## Work request A
Copy the passage about role-playing games below word for word, beginning at the words "Until one day" and stopping after the words "one, second edition).".

[Document passage]

For a kid interested in computer games in 1990s Finland, Pelit (“Games”) was The magazine to read. Another magazine that was of interest, also having computer games but mostly covering more general PC issues, was MikroBitti. Of these, both occasionally discussed a fascinating-sounding thing, table-top role-playing games, with MikroBitti running a regular column that discussed them. They sounded totally awesome and I wanted to get one. I asked my dad if I could have an RPG, and he was willing to buy one, if only I told him what they looked like and where they might be found. This was the part that left me stumped.

Until one day I found a store that… I don’t remember what exactly it sold. It might have been an explicit gaming store or it might only have had games as one part of its collection. And I have absolutely no memory of how I found it. But one way or the other, there it was, including the star prize: a Star Wars role-playing game (the West End Games one, second edition).

For some reason that I have forgotten, I didn’t actually get the core rules at first. The first thing that I got was a supplement, Heroes & Rogues, which had a large collection of different character templates depicting all kinds of Rebel, Imperial, and neutral characters, as well as an extended “how to make a realistic character” section. The book was in English, but thanks to my extensive NES gaming experience, I could read it pretty well at that point. Sometime later, I got the actual core rules.

I’m not sure if I started playing right away; I have the recollection that I might have spent a considerable while just buying various supplements for the sake of reading them, before we started actually playing. “We” in this case was me and one friend of mine, because we didn’t have anyone else to play with. This resulted in creative non-standard campaigns, in which we both had several characters (in addition to me also being the game master) who we played simultaneously. Those games lasted until we found the local university’s RPG club (which also admitted non-university students; I think I was 13 the first time I showed up). After finding it, we transitioned to more ordinary campaigns and those weird two-player mishmashes ended. They were fun while they lasted, though.

After the original gaming store where I’d been buying my Star Wars supplements closed, I eventually found another. And it didn’t only have Star Wars RPG supplements! It also had Star Wars novels that were in English, which had never been translated into Finnish!

So it came to be that the first novel that I read in English was X-Wing: Wedge’s Gamble, telling the story of the Rebellion’s (or, as it was known by that time, the New Republic’s) struggle to capture Coruscant some years after the events in Return of the Jedi. I remember that this was sometime in yläaste (“upper elementary school”), so I was around 13-15 years old. An actual novel was a considerably bigger challenge for my English-reading skills than RPG supplements were, so there was a lot of stuff in the novel that I didn’t quite get. But still, I finished it, and then went on to buy and read the rest of the novels in the X-Wing series.

[/Document passage]

## Work request B
List every line in the entries below that contains the string "mich", treating uppercase and lowercase letters as different.

[Records supplied]

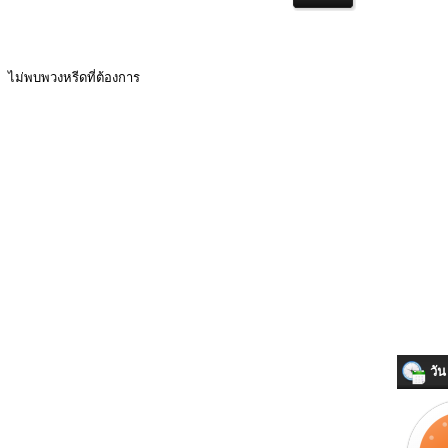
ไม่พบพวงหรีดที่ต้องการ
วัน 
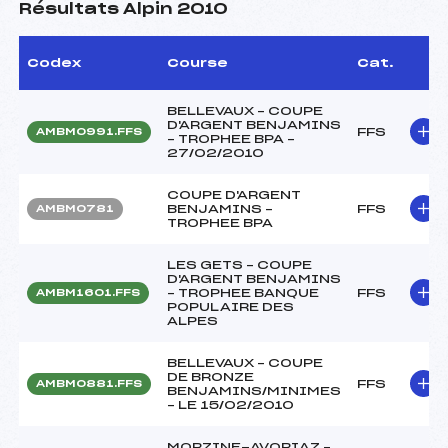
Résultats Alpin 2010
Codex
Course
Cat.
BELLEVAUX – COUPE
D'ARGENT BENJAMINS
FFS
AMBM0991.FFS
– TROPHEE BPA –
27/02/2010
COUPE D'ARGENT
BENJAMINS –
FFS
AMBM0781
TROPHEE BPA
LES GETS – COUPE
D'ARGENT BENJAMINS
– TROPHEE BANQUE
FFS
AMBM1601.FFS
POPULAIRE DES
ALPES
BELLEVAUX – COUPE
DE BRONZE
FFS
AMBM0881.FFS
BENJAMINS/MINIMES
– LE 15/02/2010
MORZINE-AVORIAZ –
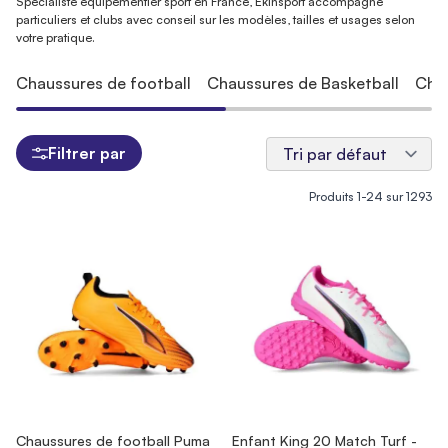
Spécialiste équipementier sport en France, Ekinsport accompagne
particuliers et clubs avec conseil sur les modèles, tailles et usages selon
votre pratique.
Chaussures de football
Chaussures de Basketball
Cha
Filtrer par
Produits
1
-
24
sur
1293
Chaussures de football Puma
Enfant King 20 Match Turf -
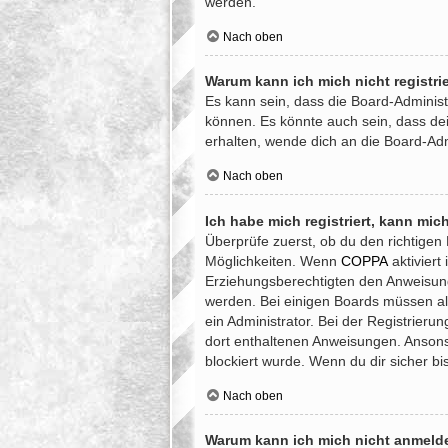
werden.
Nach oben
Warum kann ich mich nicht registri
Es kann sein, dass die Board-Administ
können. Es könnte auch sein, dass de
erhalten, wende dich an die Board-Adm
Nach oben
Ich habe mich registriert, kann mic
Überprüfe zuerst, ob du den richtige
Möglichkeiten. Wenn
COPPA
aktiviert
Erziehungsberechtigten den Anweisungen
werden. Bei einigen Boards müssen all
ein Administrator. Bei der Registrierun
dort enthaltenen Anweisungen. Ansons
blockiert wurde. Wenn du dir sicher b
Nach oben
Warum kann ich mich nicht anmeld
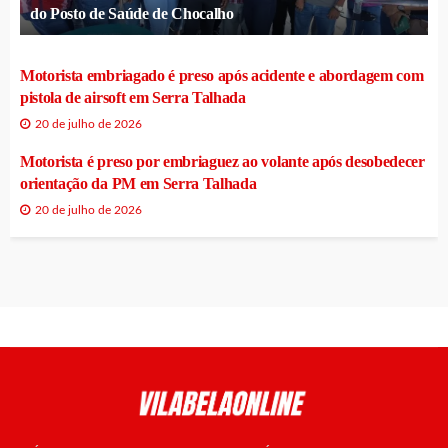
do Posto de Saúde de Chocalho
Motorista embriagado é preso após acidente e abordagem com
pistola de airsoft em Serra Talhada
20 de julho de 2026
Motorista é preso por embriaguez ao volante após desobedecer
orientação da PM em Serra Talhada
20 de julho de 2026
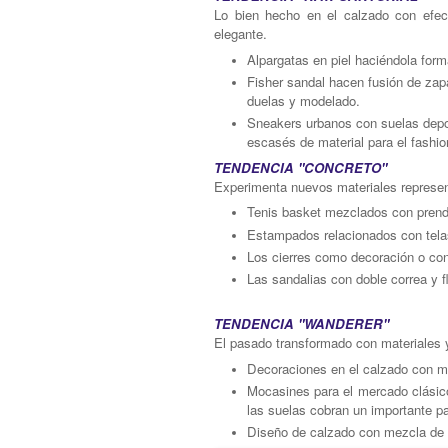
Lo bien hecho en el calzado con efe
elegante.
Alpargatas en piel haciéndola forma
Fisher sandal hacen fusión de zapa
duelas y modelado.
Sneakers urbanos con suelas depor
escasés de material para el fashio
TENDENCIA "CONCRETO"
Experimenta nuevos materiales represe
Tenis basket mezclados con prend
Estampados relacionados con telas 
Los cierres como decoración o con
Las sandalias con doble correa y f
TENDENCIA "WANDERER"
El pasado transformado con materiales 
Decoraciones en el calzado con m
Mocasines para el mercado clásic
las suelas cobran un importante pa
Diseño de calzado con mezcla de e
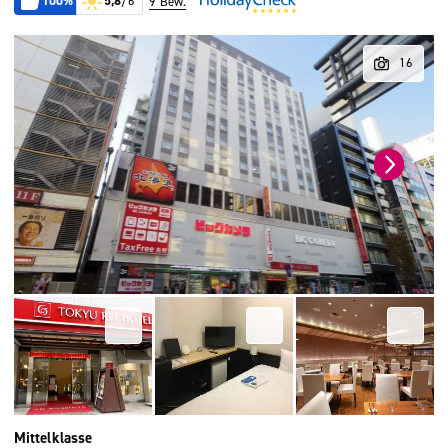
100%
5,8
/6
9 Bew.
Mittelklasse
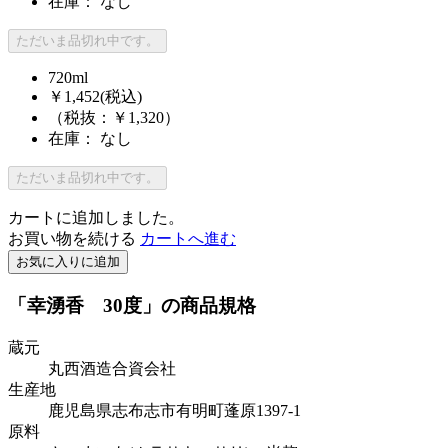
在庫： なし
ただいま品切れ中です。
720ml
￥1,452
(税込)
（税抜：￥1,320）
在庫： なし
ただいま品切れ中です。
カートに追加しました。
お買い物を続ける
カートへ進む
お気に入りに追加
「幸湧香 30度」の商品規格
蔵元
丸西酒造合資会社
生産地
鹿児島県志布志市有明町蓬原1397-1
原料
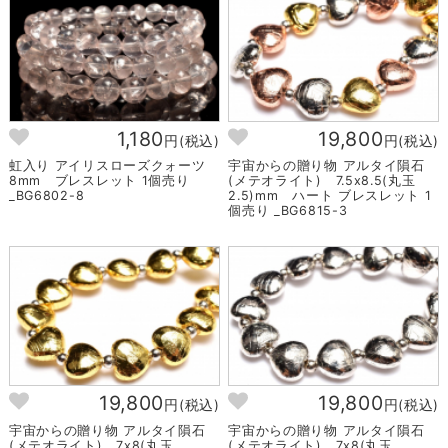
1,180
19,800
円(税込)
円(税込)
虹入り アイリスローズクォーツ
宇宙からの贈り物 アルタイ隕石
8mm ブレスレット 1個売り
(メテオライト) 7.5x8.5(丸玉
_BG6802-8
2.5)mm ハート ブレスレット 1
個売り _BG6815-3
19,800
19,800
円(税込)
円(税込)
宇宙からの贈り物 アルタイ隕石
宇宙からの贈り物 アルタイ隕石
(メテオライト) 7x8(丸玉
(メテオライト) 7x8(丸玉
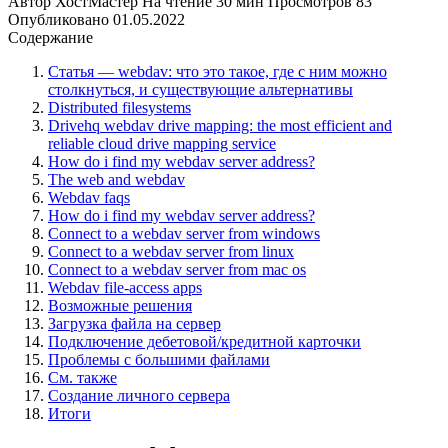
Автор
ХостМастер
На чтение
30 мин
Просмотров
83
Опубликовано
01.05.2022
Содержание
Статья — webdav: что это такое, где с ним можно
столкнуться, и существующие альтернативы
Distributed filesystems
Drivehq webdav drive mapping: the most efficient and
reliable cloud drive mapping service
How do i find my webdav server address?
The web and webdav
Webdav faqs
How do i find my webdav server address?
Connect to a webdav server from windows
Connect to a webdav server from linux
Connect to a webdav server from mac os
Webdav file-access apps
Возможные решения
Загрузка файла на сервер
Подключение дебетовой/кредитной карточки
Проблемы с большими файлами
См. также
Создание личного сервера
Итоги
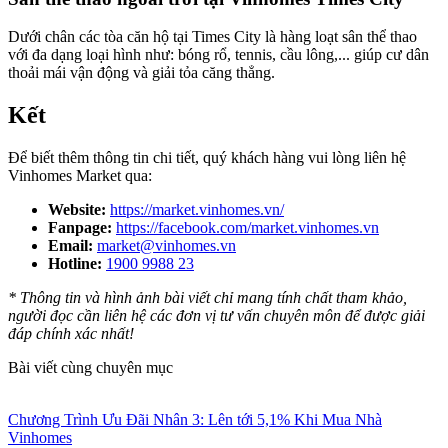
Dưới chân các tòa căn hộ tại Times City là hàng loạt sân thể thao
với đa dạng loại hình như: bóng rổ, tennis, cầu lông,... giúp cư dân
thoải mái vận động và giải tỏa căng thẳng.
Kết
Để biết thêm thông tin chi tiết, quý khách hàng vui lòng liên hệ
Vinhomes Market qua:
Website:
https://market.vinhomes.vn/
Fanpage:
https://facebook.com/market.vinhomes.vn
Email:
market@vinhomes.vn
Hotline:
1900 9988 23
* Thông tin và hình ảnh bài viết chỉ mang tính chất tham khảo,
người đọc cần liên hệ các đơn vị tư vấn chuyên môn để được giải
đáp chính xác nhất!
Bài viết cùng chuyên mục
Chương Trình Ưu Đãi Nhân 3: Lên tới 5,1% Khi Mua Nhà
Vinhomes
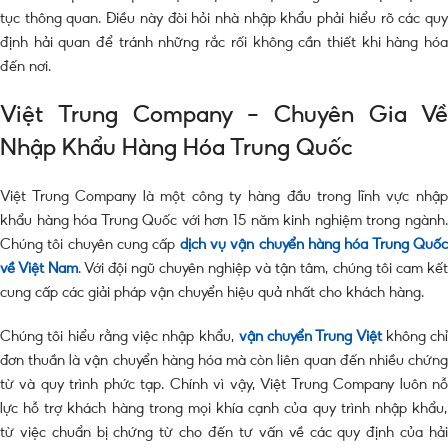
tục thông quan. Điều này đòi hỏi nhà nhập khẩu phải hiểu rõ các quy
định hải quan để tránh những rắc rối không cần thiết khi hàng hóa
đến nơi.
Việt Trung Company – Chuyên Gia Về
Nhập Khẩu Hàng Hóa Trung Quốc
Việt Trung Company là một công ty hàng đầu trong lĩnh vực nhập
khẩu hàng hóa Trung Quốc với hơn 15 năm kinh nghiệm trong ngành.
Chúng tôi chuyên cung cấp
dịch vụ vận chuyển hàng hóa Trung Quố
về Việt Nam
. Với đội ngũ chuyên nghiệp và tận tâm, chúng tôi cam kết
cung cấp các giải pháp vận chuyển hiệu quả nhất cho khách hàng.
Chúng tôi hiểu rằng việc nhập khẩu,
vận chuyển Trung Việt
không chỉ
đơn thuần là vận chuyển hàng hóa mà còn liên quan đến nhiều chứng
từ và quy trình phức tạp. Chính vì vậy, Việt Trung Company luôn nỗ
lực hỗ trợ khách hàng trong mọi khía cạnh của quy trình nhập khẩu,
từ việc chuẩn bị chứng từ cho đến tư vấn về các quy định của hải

[/Records supplied]

## Output A
Until one day I found a store that… I don’t remember what exactly it sold. It might have been an explicit gaming store or it might only have had games as one part of its collection. And I have absolutely no memory of how I found it. But one way or the other, there it was, including the star prize: a Star Wars role-playing game (the West End Games one, second edition).

## Output B
Warum kann ich mich nicht registri
Ich habe mich registriert, kann mic
Warum kann ich mich nicht anmeld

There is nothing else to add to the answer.